[Beyond PlayStation] R.B.I. Baseball 17 Review
R.B.I. Baseball 2017 from MLB Advanced Media is, as you can imagine, a baseball game on Switch. Should you get it or avoid it? Find out in our R.B.I. Baseball 2017 review!
The first thing R.B.I. Baseball 2017 prompted me to do before I could get started was to download an updated roster for the game, which was unexpected but welcomed. This meant that I would be playing with the last round of changes before getting started with my season so that everyone was playing for the team in which they ended up for the new season. R.B.I. Baseball 2017 is fully licensed by the MLB, so you’ll be playing with real people instead of with players whit names that sorta sound like those for the players from your favorite team.
As for the game’s gameplay mechanics, there are different controls depending on if you’re pitching, batting, fielding or baserunning. For pitching, you can use the left analog stick and D-Pad for pitcher movement, pitch selection, control and pickoff direction, while the A button will allow you to throw your pitch. And if you need to substitute your pitcher, you can do so with the L button. When batting, the left analog stick and D-Pad are used for swing control, while the B button is for taking a swing, and the A button is for a bunt. When fielding, all you need to worry about is moving a player into position, and you can switch between players with the B button if you haven’t caught the ball – once you do the A button will be used for throwing. Finally, for baserunning, you can advance all runners with the L button, return all runners with the R button, or point to an advance or return direction as you press the Y button to advance or the B button to return.
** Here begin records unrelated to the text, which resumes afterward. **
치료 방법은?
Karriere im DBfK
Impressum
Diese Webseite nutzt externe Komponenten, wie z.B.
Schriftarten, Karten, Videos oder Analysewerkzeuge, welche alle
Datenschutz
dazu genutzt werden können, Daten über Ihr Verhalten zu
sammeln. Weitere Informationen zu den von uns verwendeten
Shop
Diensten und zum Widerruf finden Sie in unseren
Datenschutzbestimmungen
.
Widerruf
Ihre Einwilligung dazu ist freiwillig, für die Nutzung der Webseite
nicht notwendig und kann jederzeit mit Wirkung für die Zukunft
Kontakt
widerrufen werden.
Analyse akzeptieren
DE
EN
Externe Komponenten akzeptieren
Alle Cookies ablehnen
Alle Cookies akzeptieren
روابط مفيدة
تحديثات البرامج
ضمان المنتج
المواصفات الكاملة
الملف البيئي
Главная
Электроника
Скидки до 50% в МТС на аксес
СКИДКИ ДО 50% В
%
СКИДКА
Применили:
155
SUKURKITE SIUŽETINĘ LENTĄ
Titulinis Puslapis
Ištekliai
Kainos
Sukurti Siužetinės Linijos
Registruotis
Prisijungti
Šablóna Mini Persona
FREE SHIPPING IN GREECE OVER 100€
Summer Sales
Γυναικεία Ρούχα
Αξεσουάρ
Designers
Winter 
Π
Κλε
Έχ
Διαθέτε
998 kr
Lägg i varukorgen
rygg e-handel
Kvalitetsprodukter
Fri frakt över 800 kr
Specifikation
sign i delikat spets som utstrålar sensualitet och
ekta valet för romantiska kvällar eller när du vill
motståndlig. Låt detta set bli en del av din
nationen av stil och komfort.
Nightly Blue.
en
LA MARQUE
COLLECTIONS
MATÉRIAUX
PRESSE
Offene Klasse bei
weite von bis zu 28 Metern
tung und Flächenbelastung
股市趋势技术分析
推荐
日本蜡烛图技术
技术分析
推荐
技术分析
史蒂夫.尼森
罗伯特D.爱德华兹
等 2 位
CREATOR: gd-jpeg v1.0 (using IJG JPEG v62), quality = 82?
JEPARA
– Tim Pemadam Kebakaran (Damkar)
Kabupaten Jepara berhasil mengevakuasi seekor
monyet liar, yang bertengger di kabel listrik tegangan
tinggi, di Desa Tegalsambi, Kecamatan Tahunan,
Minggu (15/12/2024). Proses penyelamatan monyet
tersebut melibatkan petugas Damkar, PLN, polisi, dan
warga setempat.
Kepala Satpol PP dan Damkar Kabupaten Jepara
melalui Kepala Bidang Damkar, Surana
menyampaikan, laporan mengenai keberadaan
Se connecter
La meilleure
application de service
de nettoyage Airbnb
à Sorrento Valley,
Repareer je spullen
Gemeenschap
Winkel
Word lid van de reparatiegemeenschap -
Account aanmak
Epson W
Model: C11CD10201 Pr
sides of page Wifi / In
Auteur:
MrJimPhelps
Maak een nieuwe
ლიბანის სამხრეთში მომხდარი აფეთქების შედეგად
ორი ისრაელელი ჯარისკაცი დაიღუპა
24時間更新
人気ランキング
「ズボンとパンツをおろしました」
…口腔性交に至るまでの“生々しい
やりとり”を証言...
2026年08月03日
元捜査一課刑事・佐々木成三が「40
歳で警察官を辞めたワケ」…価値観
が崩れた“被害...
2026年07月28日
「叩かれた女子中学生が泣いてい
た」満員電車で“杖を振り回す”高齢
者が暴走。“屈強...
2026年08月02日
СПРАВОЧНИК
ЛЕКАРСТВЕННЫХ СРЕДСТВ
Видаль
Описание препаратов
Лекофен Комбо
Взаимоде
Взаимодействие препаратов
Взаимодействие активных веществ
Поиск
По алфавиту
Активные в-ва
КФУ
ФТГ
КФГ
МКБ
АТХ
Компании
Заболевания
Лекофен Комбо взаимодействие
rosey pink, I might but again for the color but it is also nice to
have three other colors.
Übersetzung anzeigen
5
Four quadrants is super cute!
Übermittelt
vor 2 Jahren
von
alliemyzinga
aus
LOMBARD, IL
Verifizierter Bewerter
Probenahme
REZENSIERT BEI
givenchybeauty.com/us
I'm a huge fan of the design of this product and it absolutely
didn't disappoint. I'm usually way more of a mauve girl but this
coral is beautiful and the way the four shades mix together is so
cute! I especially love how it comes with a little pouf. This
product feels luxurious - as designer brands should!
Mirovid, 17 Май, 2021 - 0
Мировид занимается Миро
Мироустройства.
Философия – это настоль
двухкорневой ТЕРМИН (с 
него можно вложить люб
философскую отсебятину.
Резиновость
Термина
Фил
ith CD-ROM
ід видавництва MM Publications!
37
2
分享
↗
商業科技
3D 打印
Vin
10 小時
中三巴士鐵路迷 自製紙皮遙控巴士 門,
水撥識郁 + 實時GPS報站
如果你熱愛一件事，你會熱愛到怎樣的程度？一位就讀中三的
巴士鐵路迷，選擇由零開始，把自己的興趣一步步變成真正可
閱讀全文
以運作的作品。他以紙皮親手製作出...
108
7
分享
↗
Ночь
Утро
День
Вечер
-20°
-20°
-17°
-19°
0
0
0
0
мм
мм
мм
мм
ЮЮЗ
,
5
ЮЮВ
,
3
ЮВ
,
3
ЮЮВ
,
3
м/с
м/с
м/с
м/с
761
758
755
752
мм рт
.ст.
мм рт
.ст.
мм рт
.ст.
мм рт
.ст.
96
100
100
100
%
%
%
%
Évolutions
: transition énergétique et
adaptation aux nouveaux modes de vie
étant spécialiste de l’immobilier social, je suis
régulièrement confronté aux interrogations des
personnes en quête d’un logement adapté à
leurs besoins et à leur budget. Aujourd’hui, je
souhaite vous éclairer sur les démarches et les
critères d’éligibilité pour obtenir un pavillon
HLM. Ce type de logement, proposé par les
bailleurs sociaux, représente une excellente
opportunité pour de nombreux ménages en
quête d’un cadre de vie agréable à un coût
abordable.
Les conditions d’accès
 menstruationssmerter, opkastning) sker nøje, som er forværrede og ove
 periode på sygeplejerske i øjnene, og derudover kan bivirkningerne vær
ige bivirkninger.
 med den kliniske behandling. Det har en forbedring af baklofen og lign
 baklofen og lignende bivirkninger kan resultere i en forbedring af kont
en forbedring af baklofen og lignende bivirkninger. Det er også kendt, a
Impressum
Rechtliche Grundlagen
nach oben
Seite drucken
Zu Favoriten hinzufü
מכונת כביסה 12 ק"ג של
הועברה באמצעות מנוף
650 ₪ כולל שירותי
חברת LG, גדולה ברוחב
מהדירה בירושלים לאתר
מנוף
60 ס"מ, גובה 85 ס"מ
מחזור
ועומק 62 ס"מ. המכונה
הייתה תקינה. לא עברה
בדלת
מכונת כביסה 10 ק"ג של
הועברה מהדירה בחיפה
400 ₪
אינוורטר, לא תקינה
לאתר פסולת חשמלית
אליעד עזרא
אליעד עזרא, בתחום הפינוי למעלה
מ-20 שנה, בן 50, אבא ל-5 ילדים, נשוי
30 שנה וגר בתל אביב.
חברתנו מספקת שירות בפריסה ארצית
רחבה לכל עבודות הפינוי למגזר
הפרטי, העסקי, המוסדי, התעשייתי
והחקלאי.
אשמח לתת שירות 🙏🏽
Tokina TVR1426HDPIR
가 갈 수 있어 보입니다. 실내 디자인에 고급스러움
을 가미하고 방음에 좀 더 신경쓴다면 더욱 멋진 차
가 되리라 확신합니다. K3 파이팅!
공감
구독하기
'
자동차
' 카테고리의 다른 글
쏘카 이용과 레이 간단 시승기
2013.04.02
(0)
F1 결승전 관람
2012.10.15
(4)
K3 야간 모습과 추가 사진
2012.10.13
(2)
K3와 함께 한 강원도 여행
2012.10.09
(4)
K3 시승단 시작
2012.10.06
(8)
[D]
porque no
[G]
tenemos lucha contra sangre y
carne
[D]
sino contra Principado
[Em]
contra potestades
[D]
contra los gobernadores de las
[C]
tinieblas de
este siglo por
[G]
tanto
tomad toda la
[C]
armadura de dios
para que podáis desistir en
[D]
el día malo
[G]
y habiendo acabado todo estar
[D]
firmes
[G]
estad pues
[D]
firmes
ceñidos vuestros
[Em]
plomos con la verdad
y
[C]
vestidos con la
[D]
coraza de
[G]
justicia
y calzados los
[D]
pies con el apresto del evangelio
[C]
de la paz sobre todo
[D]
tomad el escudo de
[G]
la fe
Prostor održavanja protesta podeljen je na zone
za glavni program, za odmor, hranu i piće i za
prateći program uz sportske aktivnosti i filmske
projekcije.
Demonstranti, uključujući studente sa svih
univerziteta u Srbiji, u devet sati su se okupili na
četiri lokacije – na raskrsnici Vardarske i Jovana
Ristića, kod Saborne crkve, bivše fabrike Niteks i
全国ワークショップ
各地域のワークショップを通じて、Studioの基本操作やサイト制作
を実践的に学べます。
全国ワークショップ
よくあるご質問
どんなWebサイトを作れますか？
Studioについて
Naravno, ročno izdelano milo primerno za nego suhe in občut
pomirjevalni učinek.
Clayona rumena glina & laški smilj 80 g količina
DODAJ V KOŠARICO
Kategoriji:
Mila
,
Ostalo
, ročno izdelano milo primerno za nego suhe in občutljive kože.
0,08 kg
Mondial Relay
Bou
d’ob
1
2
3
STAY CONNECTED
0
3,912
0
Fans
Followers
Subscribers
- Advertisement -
The info above is the basic gameplay mechanics since, as you can imagine, each individual role has more elements to it. For example, when pitching, you can throw a fastball, a slow one that drops, or a curve. Batting is no different since you can aim your bunt, direct ground balls, or hit more fliers (yes, just like bunts, fliers are sometimes needed). The game gets the basics right without overwhelming players with options and complicated control mechanics, making this one more of an arcade-style release.
Once you’re ready to start, you’ll have the option of playing an exhibition match, a season, or a postseason. Exhibition is a quick play mode where you select the teams for the match, roster size, game length, time of day, control scheme and if the mercy rule is or isn’t active. For a season, you pick your team and then select the season’s length – 162 games, 81 games or 52 games. The postseason is self-explanatory since it puts you in control of your team in the postseason.
Gameplay is a bit more fast-paced than what you’re probably used to from a baseball game, with a focus on the game and not on what goes around behind the scenes. There is no pre-season training, single player story mode following a rookie through a life in the game, or any sim elements to take care of. This is both a blessing and a curse since it makes it easier for you to get into the game, but if you want more stuff around just playing ball, this is not the game for you. Not having all that extra content does mean that the game is available at a lower price – $29.99.
If you’re looking for an MLB game with a more arcadey feel, while still getting access to all 30 Major League Baseball teams and over 1,000 real players, then this could be the one for you. But if you’re looking for a game that offers a deep seem-like experience, this one is probably not going to win you over.
This R.B.I. Baseball 2017 review is based on a Nintendo Switch copy provided by MLB Advanced Media.